═════ EXCERPTED DATA ═════

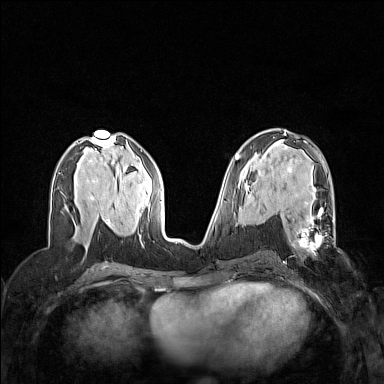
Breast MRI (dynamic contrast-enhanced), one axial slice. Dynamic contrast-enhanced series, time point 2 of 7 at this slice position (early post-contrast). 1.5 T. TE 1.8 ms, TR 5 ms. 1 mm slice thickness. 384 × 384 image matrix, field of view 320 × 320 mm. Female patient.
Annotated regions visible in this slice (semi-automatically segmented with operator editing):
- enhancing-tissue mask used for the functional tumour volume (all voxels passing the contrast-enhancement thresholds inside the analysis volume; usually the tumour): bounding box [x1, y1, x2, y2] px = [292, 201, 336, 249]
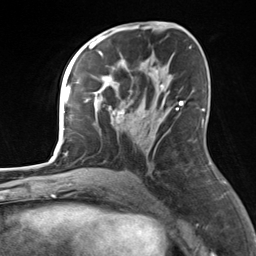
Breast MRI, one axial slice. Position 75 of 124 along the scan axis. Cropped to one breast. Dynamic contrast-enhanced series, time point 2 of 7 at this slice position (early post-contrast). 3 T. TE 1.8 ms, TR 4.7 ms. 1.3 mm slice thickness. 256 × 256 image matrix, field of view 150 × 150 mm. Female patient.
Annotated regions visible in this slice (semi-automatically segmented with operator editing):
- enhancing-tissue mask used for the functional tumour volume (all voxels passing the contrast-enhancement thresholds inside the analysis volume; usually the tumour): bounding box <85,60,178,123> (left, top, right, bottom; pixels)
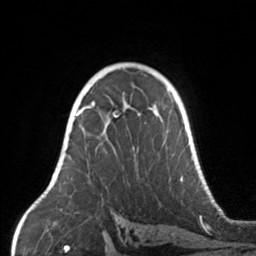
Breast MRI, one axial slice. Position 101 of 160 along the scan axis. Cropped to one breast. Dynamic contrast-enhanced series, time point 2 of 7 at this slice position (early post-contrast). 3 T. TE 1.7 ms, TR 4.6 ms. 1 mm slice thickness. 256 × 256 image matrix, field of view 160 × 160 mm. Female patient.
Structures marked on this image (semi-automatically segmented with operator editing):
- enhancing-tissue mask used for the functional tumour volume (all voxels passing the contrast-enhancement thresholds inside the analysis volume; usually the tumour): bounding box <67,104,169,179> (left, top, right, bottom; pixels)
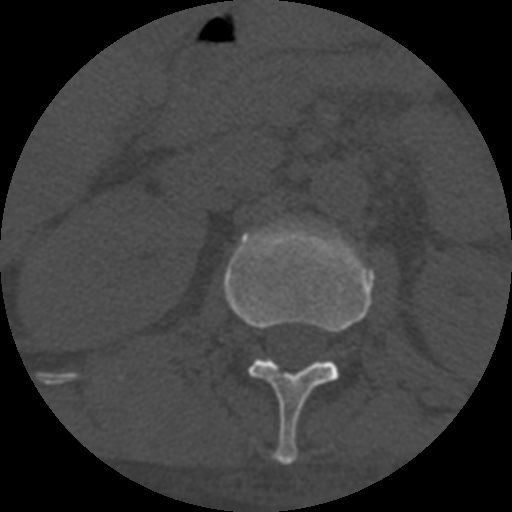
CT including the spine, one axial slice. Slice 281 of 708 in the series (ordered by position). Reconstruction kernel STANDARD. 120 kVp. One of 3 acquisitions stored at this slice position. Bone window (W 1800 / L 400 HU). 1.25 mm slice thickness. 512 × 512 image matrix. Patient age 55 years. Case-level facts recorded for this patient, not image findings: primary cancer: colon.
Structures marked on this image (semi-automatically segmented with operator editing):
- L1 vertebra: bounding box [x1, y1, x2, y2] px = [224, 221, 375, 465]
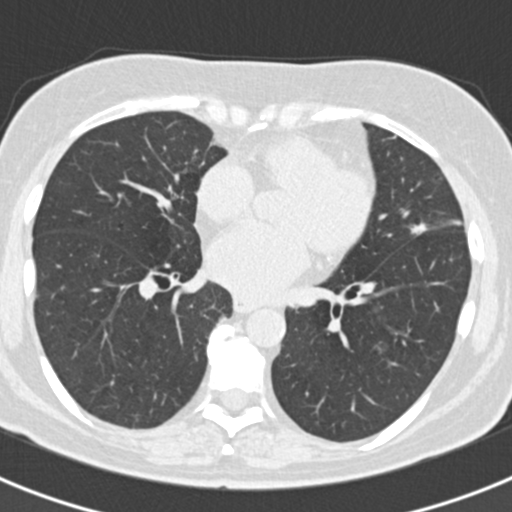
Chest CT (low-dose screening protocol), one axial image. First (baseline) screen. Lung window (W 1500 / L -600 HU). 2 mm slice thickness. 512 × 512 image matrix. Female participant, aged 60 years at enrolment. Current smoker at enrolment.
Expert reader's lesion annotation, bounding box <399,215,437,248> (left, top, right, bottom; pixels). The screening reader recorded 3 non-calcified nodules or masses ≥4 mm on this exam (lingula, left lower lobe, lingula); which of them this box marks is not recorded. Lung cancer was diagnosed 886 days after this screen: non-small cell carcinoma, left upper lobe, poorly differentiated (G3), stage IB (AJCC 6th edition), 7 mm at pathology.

═════
═════ EXCERPTED DATA ═════

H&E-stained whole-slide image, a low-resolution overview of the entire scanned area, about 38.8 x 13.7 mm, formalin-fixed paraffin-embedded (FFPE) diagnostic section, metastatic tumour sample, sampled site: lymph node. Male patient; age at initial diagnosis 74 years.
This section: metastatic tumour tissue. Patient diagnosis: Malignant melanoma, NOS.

═════
═════ EXCERPTED DATA ═════

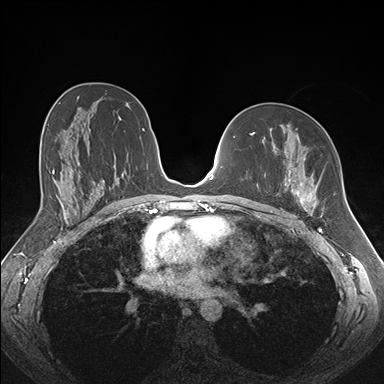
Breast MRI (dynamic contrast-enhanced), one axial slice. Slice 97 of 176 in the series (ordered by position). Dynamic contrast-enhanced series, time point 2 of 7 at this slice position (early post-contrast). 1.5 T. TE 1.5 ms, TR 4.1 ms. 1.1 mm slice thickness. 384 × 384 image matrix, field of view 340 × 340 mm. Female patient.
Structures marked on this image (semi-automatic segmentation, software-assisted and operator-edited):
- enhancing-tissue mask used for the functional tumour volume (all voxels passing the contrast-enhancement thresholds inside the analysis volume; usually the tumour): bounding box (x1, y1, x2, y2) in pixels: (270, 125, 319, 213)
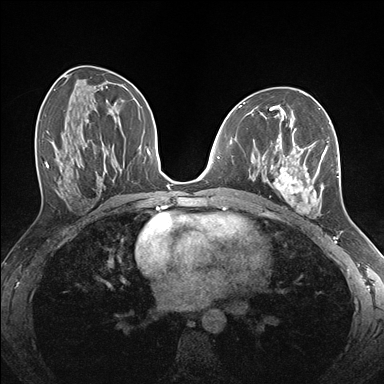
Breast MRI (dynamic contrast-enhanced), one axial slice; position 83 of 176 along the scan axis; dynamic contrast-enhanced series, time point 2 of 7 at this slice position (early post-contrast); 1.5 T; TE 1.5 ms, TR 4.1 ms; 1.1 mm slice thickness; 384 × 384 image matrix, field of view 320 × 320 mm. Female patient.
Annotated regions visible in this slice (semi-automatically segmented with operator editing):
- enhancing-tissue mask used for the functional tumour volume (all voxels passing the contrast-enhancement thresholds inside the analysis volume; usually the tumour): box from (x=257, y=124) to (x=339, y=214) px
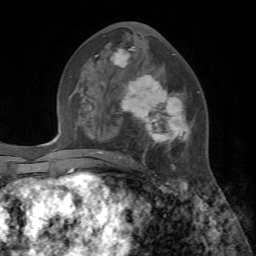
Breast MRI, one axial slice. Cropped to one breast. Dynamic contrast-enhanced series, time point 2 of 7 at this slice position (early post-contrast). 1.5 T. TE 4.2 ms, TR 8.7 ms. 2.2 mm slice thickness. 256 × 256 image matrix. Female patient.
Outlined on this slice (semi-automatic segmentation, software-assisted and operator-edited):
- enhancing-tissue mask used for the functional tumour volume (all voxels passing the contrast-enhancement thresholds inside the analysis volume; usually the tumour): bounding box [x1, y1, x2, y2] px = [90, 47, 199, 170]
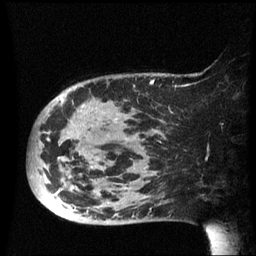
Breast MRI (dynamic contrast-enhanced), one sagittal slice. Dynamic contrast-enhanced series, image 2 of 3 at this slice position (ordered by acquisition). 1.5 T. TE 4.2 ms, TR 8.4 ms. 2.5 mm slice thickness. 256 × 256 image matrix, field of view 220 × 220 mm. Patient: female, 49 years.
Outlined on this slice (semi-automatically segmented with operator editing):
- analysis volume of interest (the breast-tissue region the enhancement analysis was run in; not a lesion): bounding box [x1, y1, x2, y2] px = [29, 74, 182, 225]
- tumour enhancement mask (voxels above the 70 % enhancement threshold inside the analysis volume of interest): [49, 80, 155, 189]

═════

### ACTIVITY
Which lines above contain "edited"? Show each of them.

### SOLUTION
Structures marked on this image (semi-automatic segmentation, software-assisted and operator-edited):
Outlined on this slice (semi-automatic segmentation, software-assisted and operator-edited):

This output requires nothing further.